### List of tasks
• a. In the puppy nap thread, why does the last poster say a puppy should be allowed to sleep whenever it wants?
• b. Repeat the puppy nap thread between "## Sherush (Jan" and "like they do.", inclusive.
• c. According to the puppy nap thread, at what time will Otto be going to bed?

### Text block

# Nap schedule for a 3 month old



## SunCzarina (Nov 24, 2000)

How many naps a day does a 3 or 4 month old pup need? 

Little Otto is right now taking his usual late afternoon siesta, which goes on for about 2 hours where he does not wake up for much. He's especially tired today because it was his second time taking a real walk. 

He doesn't need to nap as much as before and he's getting better about just plopping down and taking one. 

So I'm wondering what to do when the kids go back to school in 2 weeks (WHOOOOO HOOOOOO I'm Free)

I'd like to have Otto take a morning nap (from 8:30 to maybe 10) while I get the kids to school and work for a little bit. Then take the usual nap in the afternoon. He will be going to bed at 11pm and getting up at 7am.

Does that sound realistic?


----------



## GunnerJones (Jul 30, 2005)

as many as he wants


----------



## GunnerJones (Jul 30, 2005)




----------



## BlackGSD (Jan 4, 2005)

If he gets enough exercise first, then he will probably be glad for morning nap. The great thing about them is, they are usually pretty good about getting used to your schedule.

If he isn't ready for a nap yet by 8:30 you can always crate him or put him in an xpen with a toy or bone for "quite time".

Siren knows when, "nap time" is and she is good about it and has been for a few months. She isn't crated, but she knows that when I get on the computer it is "nap time". Or if I take a nap in the afternoon, she does too.


----------



## CertainlySpoiled (Dec 2, 2007)

I agree with MaxGunnar, as much as he wants...Although about an hour before everyone goes to bed, I'd wake him up and play a bit and give him water then go out, so he will sleep more through the night, or at least that's what I did and worked out great for me. Goodluck!!


----------



## Sherush (Jan 12, 2008)

When Jesse was a puppy under 5 months he seemed to be up for an hour and then crashed for 2 then up for hour and crashed again for 2 hours. I could really tell what time it was by him. He was also walked 3 times a day, by 8 p.m. he was wiped and we would wake him at 11 for last pee and poo and he would sleep through the night. Also important to let a puppy sleep whenever it wants to, it takes a lot of energy to grow like they do.


----------

### Dataset

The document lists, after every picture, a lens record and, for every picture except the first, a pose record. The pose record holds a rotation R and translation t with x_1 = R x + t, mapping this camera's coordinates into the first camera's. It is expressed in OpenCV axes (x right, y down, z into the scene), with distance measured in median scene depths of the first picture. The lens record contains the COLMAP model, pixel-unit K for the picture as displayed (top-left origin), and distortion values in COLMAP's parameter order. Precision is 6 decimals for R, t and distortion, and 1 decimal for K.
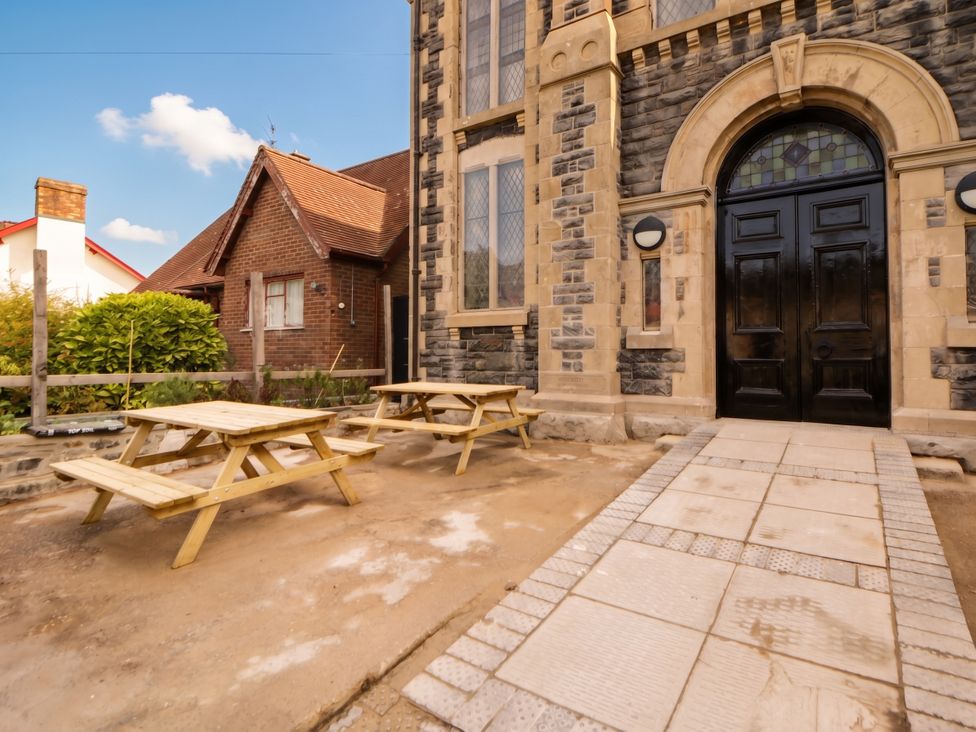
lens RADIAL K [[475.3, 0, 527.6], [0, 475.3, 329.7], [0, 0, 1]] dist [0.002082, -0.014795]
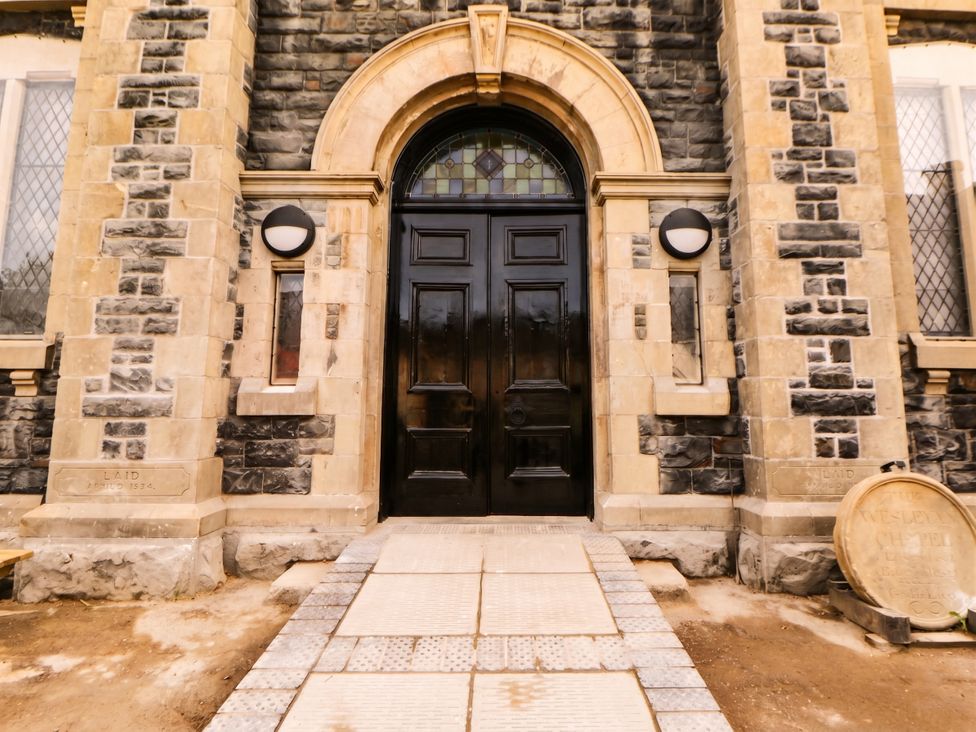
lens RADIAL K [[515.0, 0, 502.2], [0, 515.0, 357.2], [0, 0, 1]] dist [0.000529, -0.007514]
pose [[0.829654, 0.048288, 0.556185, 0.124013], [-0.024240, 0.998429, -0.050525, -0.007999], [-0.557751, 0.028437, 0.829521, 0.289878]]
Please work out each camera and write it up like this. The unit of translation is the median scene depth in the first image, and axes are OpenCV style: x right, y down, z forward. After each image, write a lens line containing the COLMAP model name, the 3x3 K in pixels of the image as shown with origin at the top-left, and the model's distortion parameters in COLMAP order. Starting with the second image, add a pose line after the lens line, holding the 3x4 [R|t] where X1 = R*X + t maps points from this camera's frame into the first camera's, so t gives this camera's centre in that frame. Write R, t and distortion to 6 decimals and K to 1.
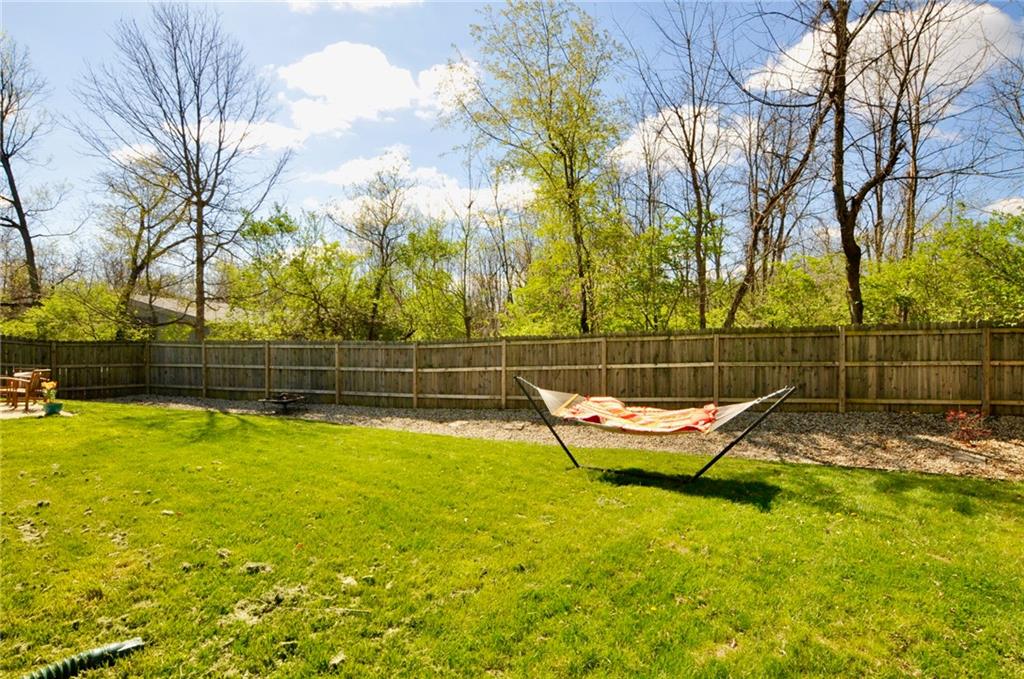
lens RADIAL K [[506.0, 0, 512.4], [0, 506.0, 354.0], [0, 0, 1]] dist [0.001716, 0.000427]
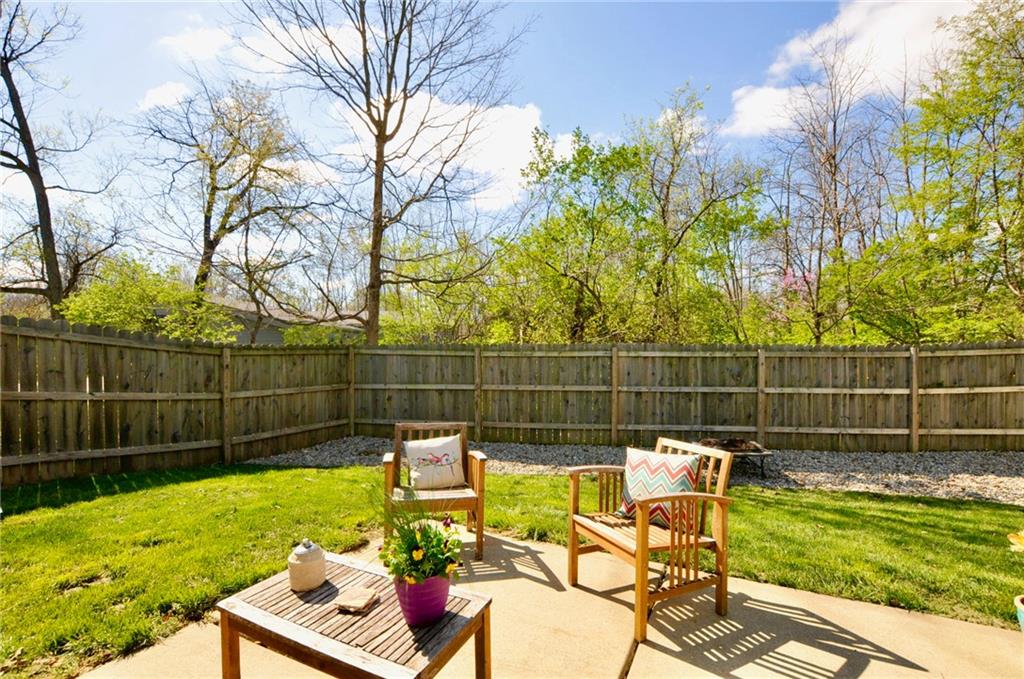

### Responses per task
• a. Because it takes a lot of energy for a puppy to grow as fast as they do.

• b.
## Sherush (Jan 12, 2008)

When Jesse was a puppy under 5 months he seemed to be up for an hour and then crashed for 2 then up for hour and crashed again for 2 hours. I could really tell what time it was by him. He was also walked 3 times a day, by 8 p.m. he was wiped and we would wake him at 11 for last pee and poo and he would sleep through the night. Also important to let a puppy sleep whenever it wants to, it takes a lot of energy to grow like they do.

• c. At 11pm.